Ethereum ETFs saw a reversal in their recent outflow trend with $11.4 million in inflows on Tuesday, ending a five-day streak of withdrawals. Notable contributions came from BlackRock’s ETHA and Fidelity’s FETH, which saw inflows of $4.3 million and $7.1 million, respectively. This uptick in ETF investments contrasts with Grayscale’s ETHE, which saw no inflows, highlighting its limited impact on the overall net flow performance of ETH ETFs.
Additionally, exchange flows reflect a similar bullish sentiment. Over the past two days, net outflows of more than 177,000 ETH, valued at approximately $416 million, were recorded, according to CryptoQuant. Exchange net flows, representing the cumulative difference between coins entering and leaving exchanges, show that substantial outflows indicate robust buying pressure. The 30-day Simple Moving Average (SMA) of ETH exchange net flows has been on the rise since August, suggesting a stronger buying interest compared to selling.
Despite the positive exchange flow data, ETH whale transactions (those exceeding $1 million) have seen a significant drop recently. Analysts from Santiment suggest that large holders might be positioning themselves for better buying opportunities during market dips or preparing to sell when prices rise. This behavior implies that ETH might have substantial upside potential, as whales are unlikely to sell at current levels.
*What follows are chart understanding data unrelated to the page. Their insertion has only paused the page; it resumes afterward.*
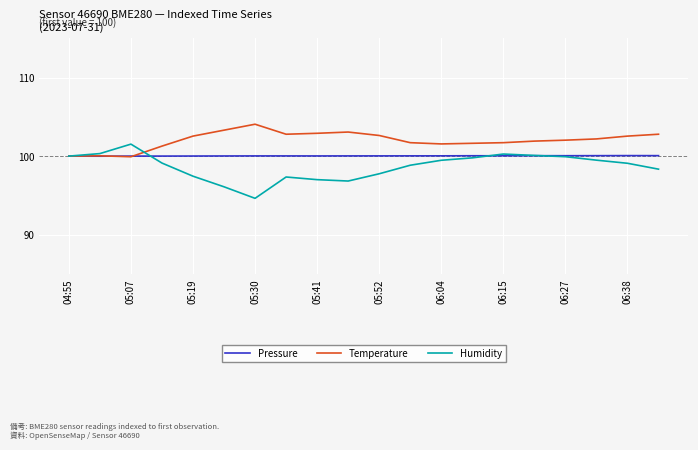

Rank the series by their maximum value, from highest to lowest.

Temperature, Humidity, Pressure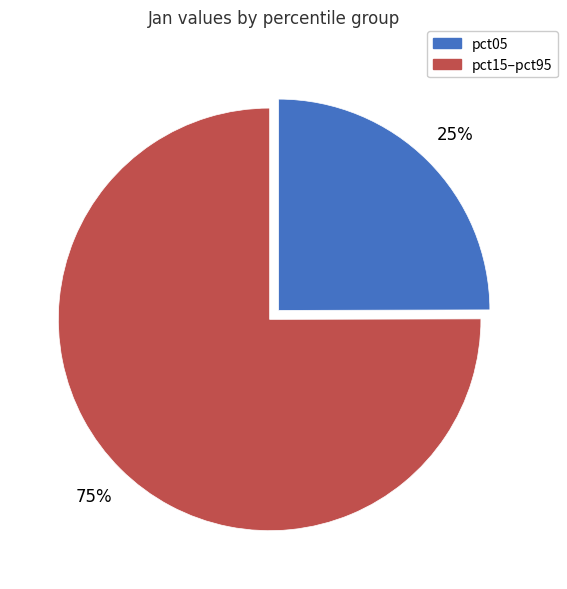

Is it true that pct05 is 25% of the pie?

True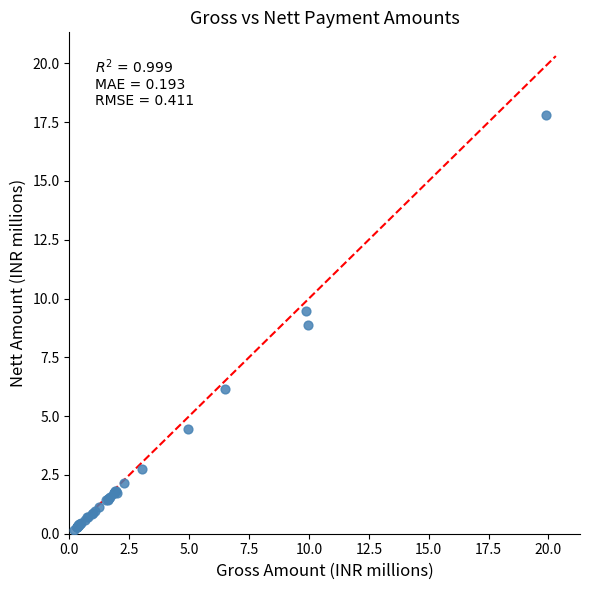

What Y value in the scatter plot is closest to 8?

8.9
ETH is currently trading around $2,340, down 1% on the day. Recent trading activity has seen over $42 million in liquidations, with $34.66 million from long positions and $7.72 million from short positions, according to Coinglass. Notably, a long position was liquidated for $11.82 million following a brief drop to $2,278.
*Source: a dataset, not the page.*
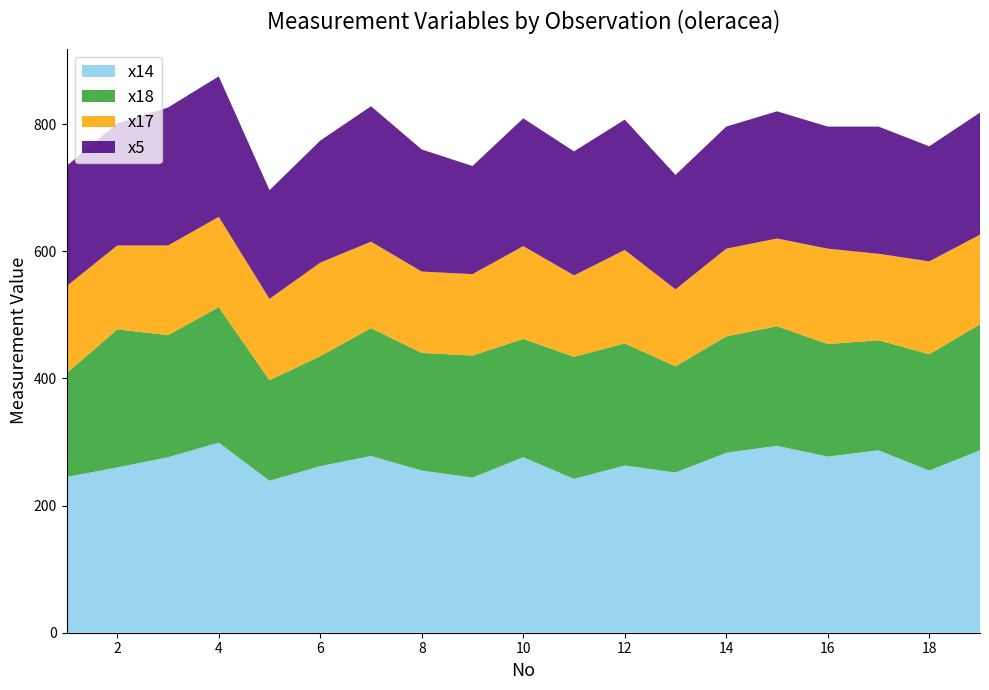

Reading left to right, extract all data points from this chart.

x14: 245	260	276	299	239	262	278	255	244	276	242	263	252	283	294	277	287	255	287
x18: 163	217	192	213	158	173	201	185	192	186	192	192	167	183	188	177	173	183	198
x17: 137	132	141	142	128	147	136	128	128	146	128	147	121	138	138	150	136	146	141
x5: 189	192	217	221	171	192	213	192	170	201	195	205	180	192	200	192	200	181	192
Technically, ETH is trading below a descending trendline within a symmetrical triangle on the daily chart. This pattern suggests a potential decline toward the $2,100 to $2,200 range in September before a possible rally. Historical trends show similar declines in previous years—August to November 2022 and July to October 2023—followed by rallies, aligning with ETH’s typical Q3 market behavior.
On the upside, ETH faces significant resistance around the $2,817 level, the upper boundary of a rectangle channel established since August. The descending 50-day Simple Moving Average (SMA) further strengthens this resistance level.
Momentum indicators like the Relative Strength Index (RSI) and Stochastic Oscillator (Stoch) are just below neutral, indicating weakened bullish pressure. A daily close below $2,000 would invalidate the bullish thesis. In the near term, ETH might decline to $2,271 to trigger the liquidation of positions worth $35.44 million.